Extract provided Start Marker

I mentioned in my last post that part of why we’d moved out of Morinville is that the neighbourhood and the town both were no longer a fit for us. Back in 2005 when we moved in and had plans of staying for 5 years, it was a lovely quiet area. Perhaps that’s why we stayed longer than planned. In the beginning, we felt bad about starting up and idling motorcycles with stock exhaust out of the neighbourhood because they were a little bit louder than the cars. It was hard to sleep when we got there because it was too quiet compared to the rental in the city we’d been in for 9 months before.
Then it slowly started to change, maybe 14 years ago? Slowly enough, you could miss it if you didn’t play it back in your head once in a while. In fact, we did for the longest time. It’s that “frog in boiling water” thing. The town leadership stopped listening to its residents – if it ever did. There certainly was a scandal about a mayor who didn’t tell us about infrastructure needing to be replaced before an election around the time we moved into town. When asked why, he said “why bother, it’s not like anyone was running against me.” By about 2019, it was clear the town was off the rails.

Extract provided End Marker
Dataset Start Marker

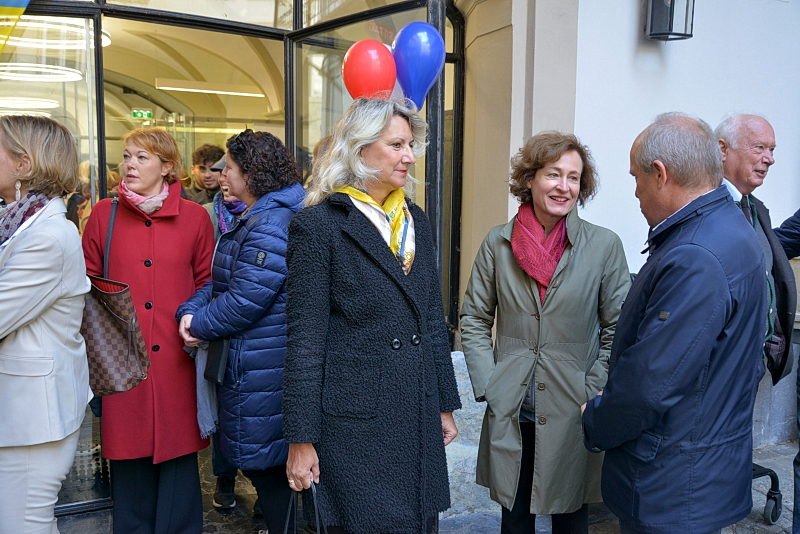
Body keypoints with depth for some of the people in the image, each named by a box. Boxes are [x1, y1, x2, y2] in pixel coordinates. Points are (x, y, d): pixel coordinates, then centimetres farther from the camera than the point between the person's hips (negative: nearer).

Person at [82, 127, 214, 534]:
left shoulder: (194, 216, 4)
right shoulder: (104, 214, 6)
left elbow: (207, 282, 10)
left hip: (177, 360, 0)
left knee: (178, 453, 7)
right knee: (129, 459, 9)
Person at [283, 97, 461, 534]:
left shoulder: (415, 219, 10)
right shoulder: (318, 225, -9)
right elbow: (304, 338, -10)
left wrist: (445, 405, 14)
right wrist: (301, 439, -9)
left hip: (419, 416, 6)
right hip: (354, 420, -6)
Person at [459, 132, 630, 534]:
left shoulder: (604, 245, -4)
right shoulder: (497, 243, 0)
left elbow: (618, 329, 0)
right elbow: (475, 320, 5)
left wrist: (594, 395, -8)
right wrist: (487, 387, -3)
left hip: (573, 412, -1)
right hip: (509, 412, 1)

Dataset End Marker

Update the passage about leaving Morinville, starting at "I mentioned in" and ending at "9 months before.", with "motorcycles" changed to "scooters". The listing plays no part in this work.

■ Answer
I mentioned in my last post that part of why we’d moved out of Morinville is that the neighbourhood and the town both were no longer a fit for us. Back in 2005 when we moved in and had plans of staying for 5 years, it was a lovely quiet area. Perhaps that’s why we stayed longer than planned. In the beginning, we felt bad about starting up and idling scooters with stock exhaust out of the neighbourhood because they were a little bit louder than the cars. It was hard to sleep when we got there because it was too quiet compared to the rental in the city we’d been in for 9 months before.